**Work required:** Among the lines below, keep only those from the one containing "vfov_deg: 33.9" through the one containing "f_number: 1.8", and reproduce them exactly.

········

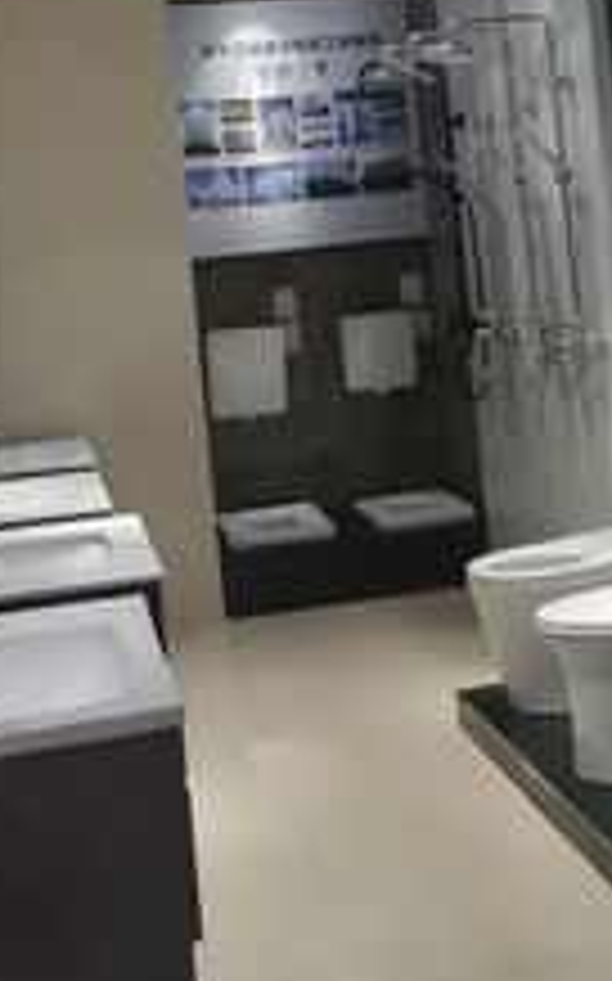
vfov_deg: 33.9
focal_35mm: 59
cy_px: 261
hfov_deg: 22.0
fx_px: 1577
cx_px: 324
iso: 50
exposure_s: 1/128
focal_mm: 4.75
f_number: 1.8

········

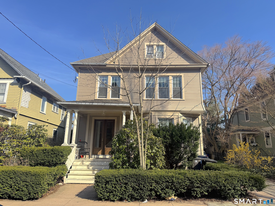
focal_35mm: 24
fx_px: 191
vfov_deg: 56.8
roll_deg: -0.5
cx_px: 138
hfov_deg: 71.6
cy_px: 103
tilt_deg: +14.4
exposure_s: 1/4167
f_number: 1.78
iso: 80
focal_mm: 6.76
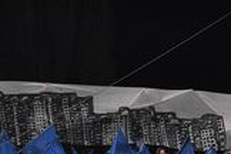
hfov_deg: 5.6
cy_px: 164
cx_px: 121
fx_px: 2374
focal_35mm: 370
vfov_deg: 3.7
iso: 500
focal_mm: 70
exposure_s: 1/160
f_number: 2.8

········

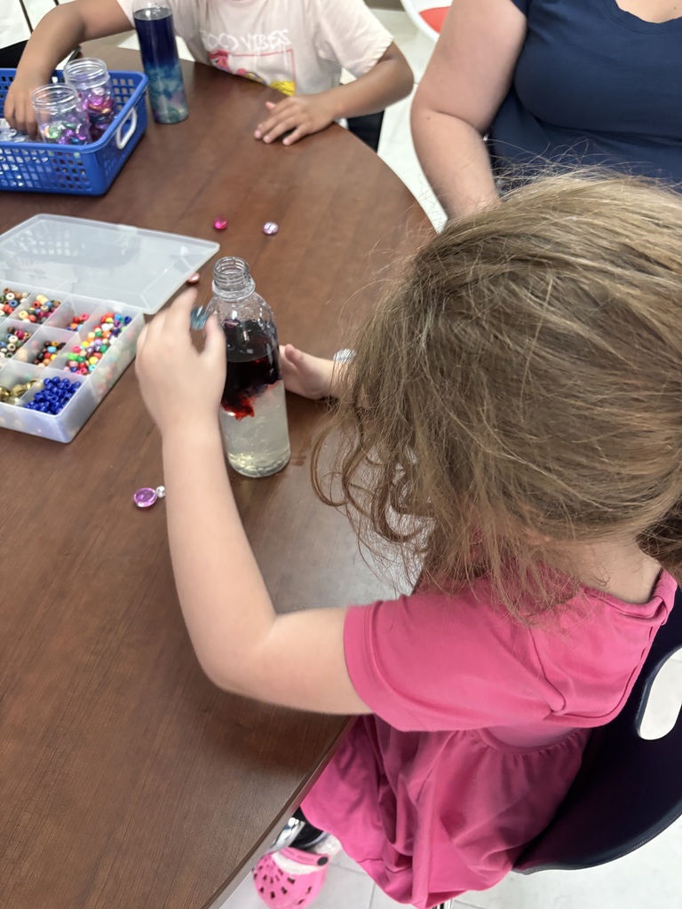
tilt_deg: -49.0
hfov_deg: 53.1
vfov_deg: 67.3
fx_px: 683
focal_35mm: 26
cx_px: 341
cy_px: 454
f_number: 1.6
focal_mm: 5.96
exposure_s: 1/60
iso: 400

········

**Written solution:**
vfov_deg: 33.9
focal_35mm: 59
cy_px: 261
hfov_deg: 22.0
fx_px: 1577
cx_px: 324
iso: 50
exposure_s: 1/128
focal_mm: 4.75
f_number: 1.8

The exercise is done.